■ Problem requirements: Render the records below, from the line with "[26, 107, 108, 212]" to the line with "[108, 137, 392, 404]", as a Markdown table with the columns Row and Text: give each line a row number and skip any blank lines. Leave the picture lines out.
*** Records for this exercise ***
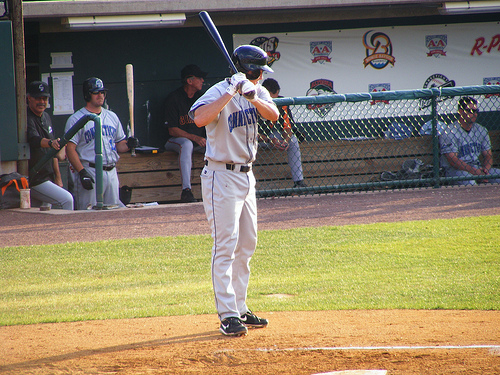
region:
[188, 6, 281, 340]
a baseball player at bat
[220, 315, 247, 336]
a black and white cleated shoe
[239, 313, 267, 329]
a black and white cleated shoe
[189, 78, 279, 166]
a grey and blue baseball jersey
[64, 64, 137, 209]
a baseball player in dugout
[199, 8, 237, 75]
a blue baseball bat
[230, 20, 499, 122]
a white banner advertisement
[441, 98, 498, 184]
a baseball player seated in dugout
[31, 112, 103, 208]
a green handrail in dugout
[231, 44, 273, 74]
a dark blue protective helmet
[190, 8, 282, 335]
man holding a bat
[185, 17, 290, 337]
man wearing a helmet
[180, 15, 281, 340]
man wearing gray shirt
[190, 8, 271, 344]
man wearing gray pants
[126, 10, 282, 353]
man wearing black shoes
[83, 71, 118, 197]
man wearing a helmet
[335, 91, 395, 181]
fence around a field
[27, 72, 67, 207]
man wearing a cap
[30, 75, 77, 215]
man wearing gray pants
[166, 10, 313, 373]
man wearing white gloves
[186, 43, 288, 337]
man standing in the dirt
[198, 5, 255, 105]
black bat held by the batter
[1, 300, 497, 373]
dirt area near the plate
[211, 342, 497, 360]
white line in the dirt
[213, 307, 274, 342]
batter's black nike shoes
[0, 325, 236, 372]
batter's shadow in the dirt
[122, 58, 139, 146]
tan bat in a man's hand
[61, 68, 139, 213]
man in dugout holding a tan bat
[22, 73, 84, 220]
man holding a green rail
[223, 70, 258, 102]
batter's white gloves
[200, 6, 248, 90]
a black bat in a man's hands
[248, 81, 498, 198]
a chain link fence at a dugout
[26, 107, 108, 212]
a green rail at a dugout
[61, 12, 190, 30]
a ceiling light in a dugout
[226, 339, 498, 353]
a white line on a baseball field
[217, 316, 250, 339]
a black and white shoe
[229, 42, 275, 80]
a black helmet on a batter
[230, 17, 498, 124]
a white banner in a dugout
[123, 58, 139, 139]
a wooden bat in a man's hand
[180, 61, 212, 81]
a black cap on a man's head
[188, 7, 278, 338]
a batter stepped out of the batter's box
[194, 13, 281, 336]
hitter toward coach for a sign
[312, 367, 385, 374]
white home plate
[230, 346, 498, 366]
the right handed batter's box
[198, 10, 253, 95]
a baseball bat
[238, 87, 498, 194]
green dugout railing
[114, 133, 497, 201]
long wooden bench in the dugout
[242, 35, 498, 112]
team logos above the bench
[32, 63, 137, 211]
a player and coach by the dugout steps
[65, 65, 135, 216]
player with a bat in his hand in the dugout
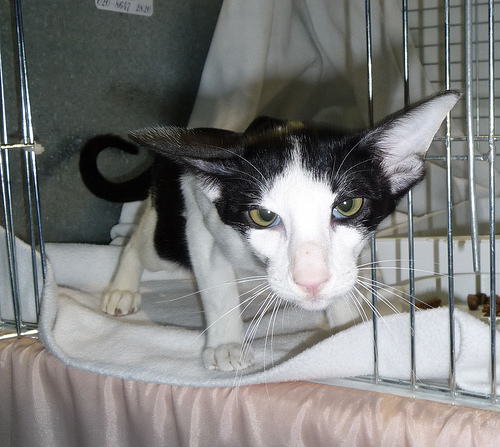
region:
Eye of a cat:
[241, 203, 281, 233]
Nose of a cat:
[284, 232, 334, 297]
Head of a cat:
[116, 78, 469, 316]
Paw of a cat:
[197, 338, 259, 376]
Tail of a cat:
[61, 116, 142, 208]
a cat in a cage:
[94, 54, 493, 437]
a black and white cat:
[108, 137, 392, 404]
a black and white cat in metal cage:
[39, 120, 401, 354]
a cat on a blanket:
[94, 133, 486, 334]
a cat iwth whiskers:
[219, 190, 357, 333]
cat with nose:
[289, 213, 329, 294]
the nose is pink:
[294, 247, 329, 293]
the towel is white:
[122, 301, 359, 368]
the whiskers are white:
[219, 240, 414, 339]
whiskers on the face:
[225, 260, 412, 335]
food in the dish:
[412, 260, 496, 332]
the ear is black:
[170, 119, 275, 176]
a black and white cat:
[119, 116, 406, 439]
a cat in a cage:
[29, 83, 439, 443]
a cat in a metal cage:
[116, 90, 494, 437]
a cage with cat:
[57, 49, 495, 400]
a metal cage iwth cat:
[89, 63, 493, 403]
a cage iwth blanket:
[53, 199, 414, 437]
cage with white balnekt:
[47, 235, 382, 442]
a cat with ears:
[104, 63, 479, 355]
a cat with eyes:
[244, 154, 352, 251]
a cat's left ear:
[365, 90, 462, 202]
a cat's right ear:
[127, 123, 244, 180]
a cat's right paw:
[199, 340, 254, 370]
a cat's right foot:
[102, 288, 142, 316]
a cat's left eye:
[330, 195, 364, 220]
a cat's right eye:
[242, 203, 281, 225]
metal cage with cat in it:
[0, 0, 497, 408]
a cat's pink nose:
[293, 263, 330, 292]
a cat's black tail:
[79, 131, 158, 203]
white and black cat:
[80, 89, 462, 369]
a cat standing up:
[115, 126, 442, 383]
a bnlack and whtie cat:
[119, 115, 346, 355]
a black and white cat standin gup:
[90, 83, 467, 385]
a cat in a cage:
[162, 100, 460, 369]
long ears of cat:
[118, 82, 473, 199]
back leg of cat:
[93, 223, 160, 325]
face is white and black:
[217, 118, 392, 310]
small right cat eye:
[331, 188, 368, 218]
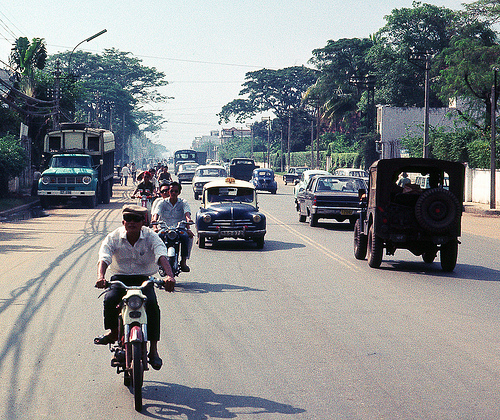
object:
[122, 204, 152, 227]
hat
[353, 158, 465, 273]
car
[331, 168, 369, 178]
sedan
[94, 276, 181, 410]
motorbike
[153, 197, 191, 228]
shirt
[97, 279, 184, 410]
bike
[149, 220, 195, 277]
bike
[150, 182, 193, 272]
man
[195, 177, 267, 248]
taxi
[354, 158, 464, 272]
jeep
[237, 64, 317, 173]
tree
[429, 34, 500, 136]
tree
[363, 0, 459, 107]
tree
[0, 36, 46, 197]
tree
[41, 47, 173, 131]
tree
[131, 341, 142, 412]
tire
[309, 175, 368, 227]
sedan back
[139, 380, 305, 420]
shadow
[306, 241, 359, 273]
line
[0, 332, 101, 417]
road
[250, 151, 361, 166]
hedge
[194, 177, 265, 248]
cars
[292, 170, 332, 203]
cars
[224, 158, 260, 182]
cars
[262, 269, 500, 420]
road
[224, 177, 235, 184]
sign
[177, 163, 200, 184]
car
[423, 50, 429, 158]
pole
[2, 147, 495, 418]
street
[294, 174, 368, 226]
car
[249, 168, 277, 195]
car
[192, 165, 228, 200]
car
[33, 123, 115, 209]
truck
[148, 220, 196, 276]
motorcycle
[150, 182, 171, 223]
people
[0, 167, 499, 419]
ground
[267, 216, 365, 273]
line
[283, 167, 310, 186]
sedan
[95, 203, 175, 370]
man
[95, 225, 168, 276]
shirt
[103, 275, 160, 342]
pants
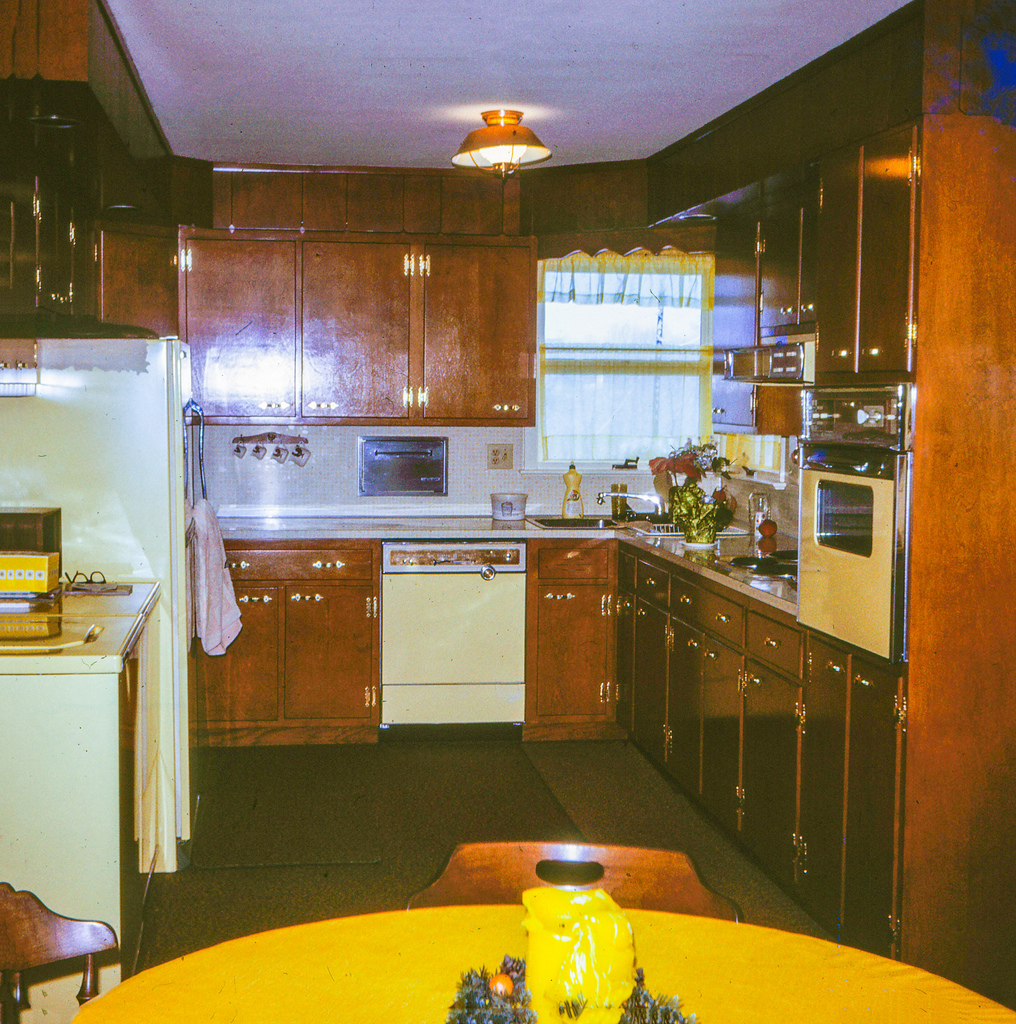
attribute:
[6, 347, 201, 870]
refrigerator — old, yellow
*** End of Records for this exercise ***
■ Answer for this exercise:
| Row | Text |
|---|---|
| 1 | [26, 107, 108, 212] |
| 2 | a green rail at a dugout |
| 3 | [61, 12, 190, 30] |
| 4 | a ceiling light in a dugout |
| 5 | [226, 339, 498, 353] |
| 6 | a white line on a baseball field |
| 7 | [217, 316, 250, 339] |
| 8 | a black and white shoe |
| 9 | [229, 42, 275, 80] |
| 10 | a black helmet on a batter |
| 11 | [230, 17, 498, 124] |
| 12 | a white banner in a dugout |
| 13 | [123, 58, 139, 139] |
| 14 | a wooden bat in a man's hand |
| 15 | [180, 61, 212, 81] |
| 16 | a black cap on a man's head |
| 17 | [188, 7, 278, 338] |
| 18 | a batter stepped out of the batter's box |
| 19 | [194, 13, 281, 336] |
| 20 | hitter toward coach for a sign |
| 21 | [312, 367, 385, 374] |
| 22 | white home plate |
| 23 | [230, 346, 498, 366] |
| 24 | the right handed batter's box |
| 25 | [198, 10, 253, 95] |
| 26 | a baseball bat |
| 27 | [238, 87, 498, 194] |
| 28 | green dugout railing |
| 29 | [114, 133, 497, 201] |
| 30 | long wooden bench in the dugout |
| 31 | [242, 35, 498, 112] |
| 32 | team logos above the bench |
| 33 | [32, 63, 137, 211] |
| 34 | a player and coach by the dugout steps |
| 35 | [65, 65, 135, 216] |
| 36 | player with a bat in his hand in the dugout |
| 37 | region: |
| 38 | Eye of a cat: |
| 39 | [241, 203, 281, 233] |
| 40 | Nose of a cat: |
| 41 | [284, 232, 334, 297] |
| 42 | Head of a cat: |
| 43 | [116, 78, 469, 316] |
| 44 | Paw of a cat: |
| 45 | [197, 338, 259, 376] |
| 46 | Tail of a cat: |
| 47 | [61, 116, 142, 208] |
| 48 | a cat in a cage: |
| 49 | [94, 54, 493, 437] |
| 50 | a black and white cat: |
| 51 | [108, 137, 392, 404] |